PROBLEM DETAILS: Could you reproduce all of the rows below word for word, leaving out the pictures?

INPUT FOR THIS TASK:
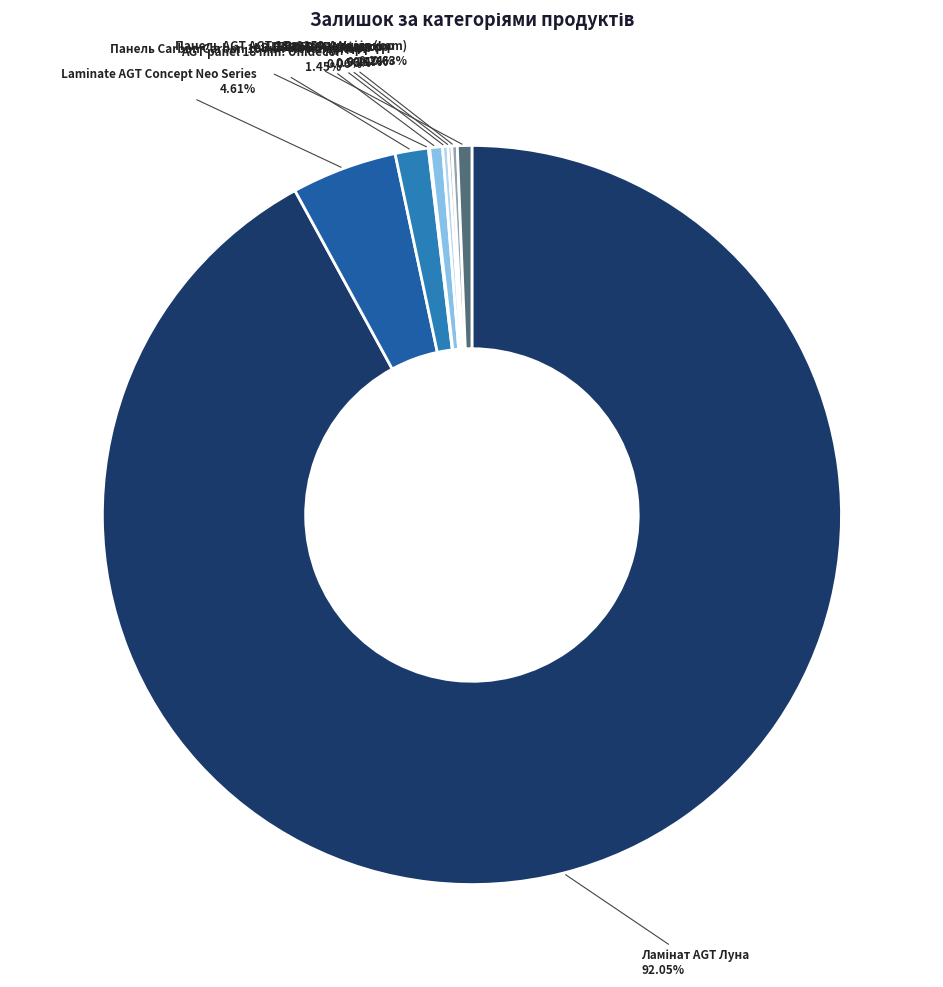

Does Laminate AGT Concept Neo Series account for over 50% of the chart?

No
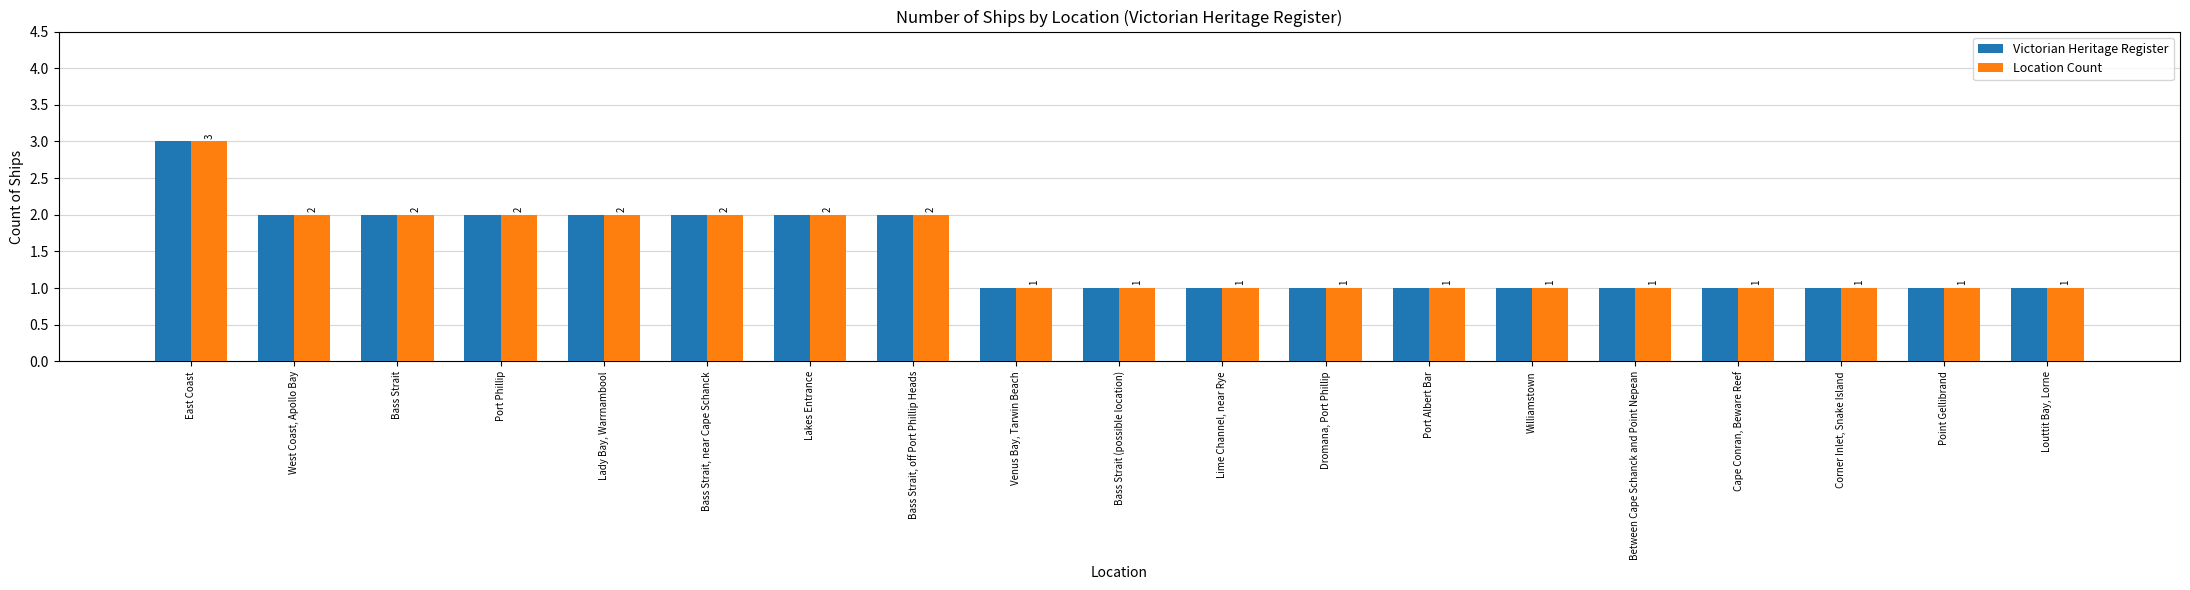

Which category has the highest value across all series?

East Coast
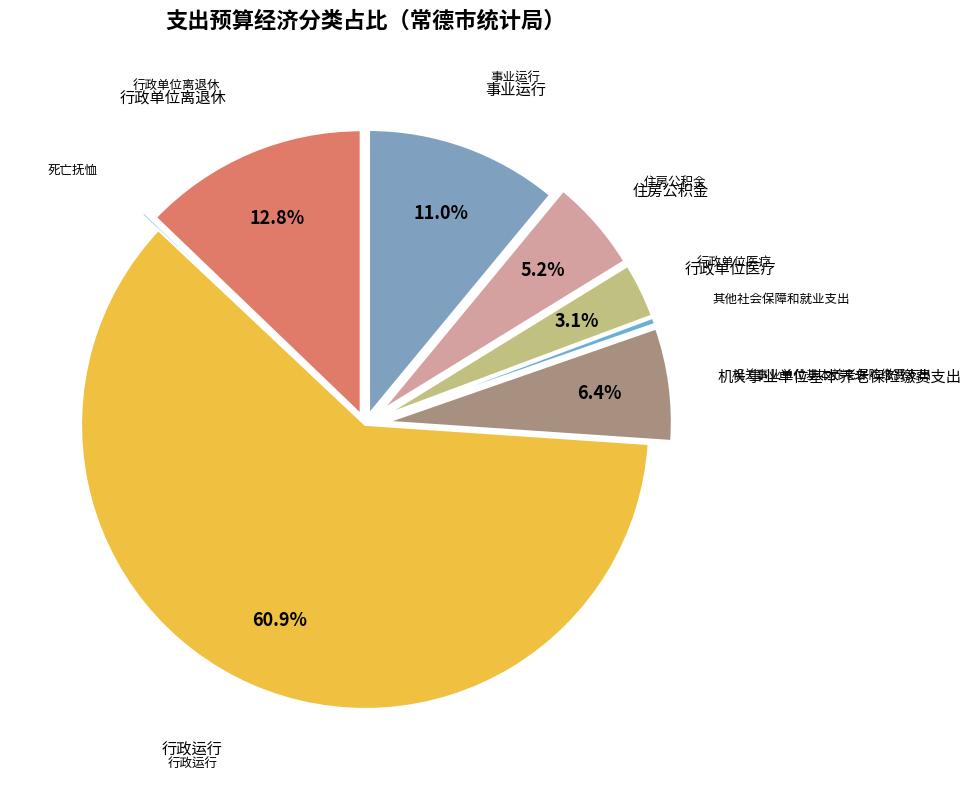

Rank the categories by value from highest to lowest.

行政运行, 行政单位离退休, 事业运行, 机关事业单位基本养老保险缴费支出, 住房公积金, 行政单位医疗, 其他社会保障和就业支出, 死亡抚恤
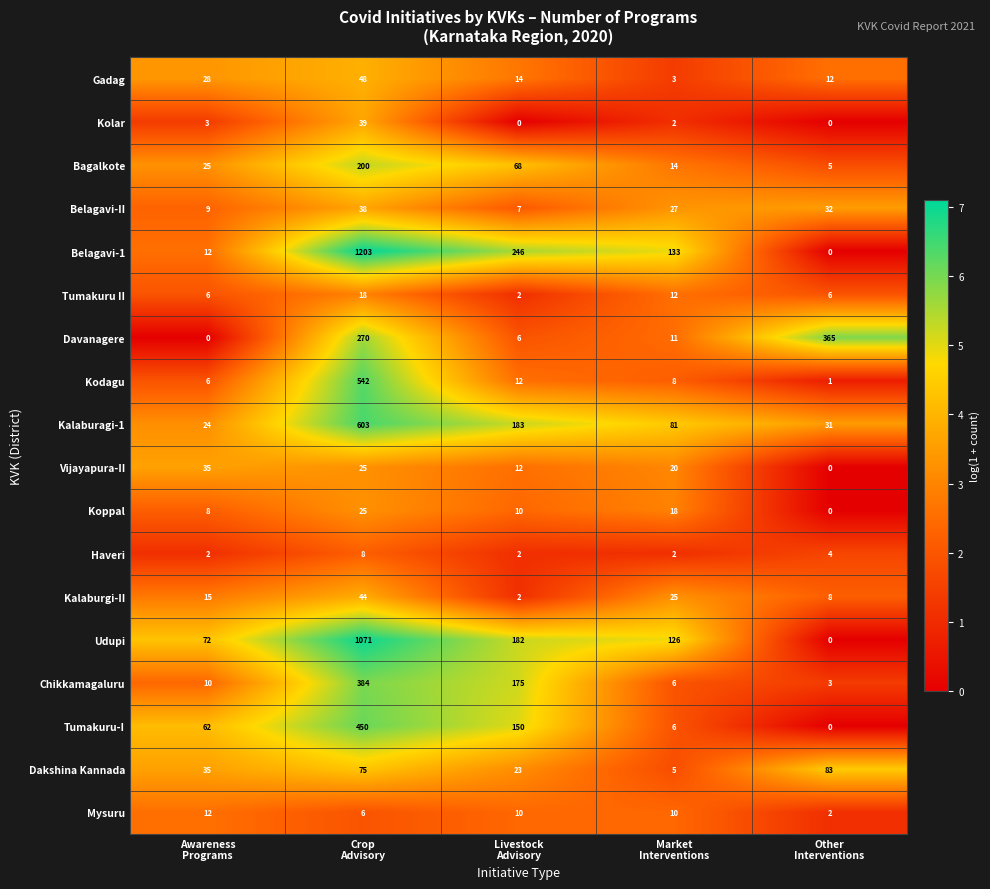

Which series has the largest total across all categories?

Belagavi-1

OUTPUT BELOW:
Does Laminate AGT Concept Neo Series account for over 50% of the chart?

No

Which category has the highest value across all series?

East Coast

Rank the categories by value from highest to lowest.

行政运行, 行政单位离退休, 事业运行, 机关事业单位基本养老保险缴费支出, 住房公积金, 行政单位医疗, 其他社会保障和就业支出, 死亡抚恤

Which series has the largest total across all categories?

Belagavi-1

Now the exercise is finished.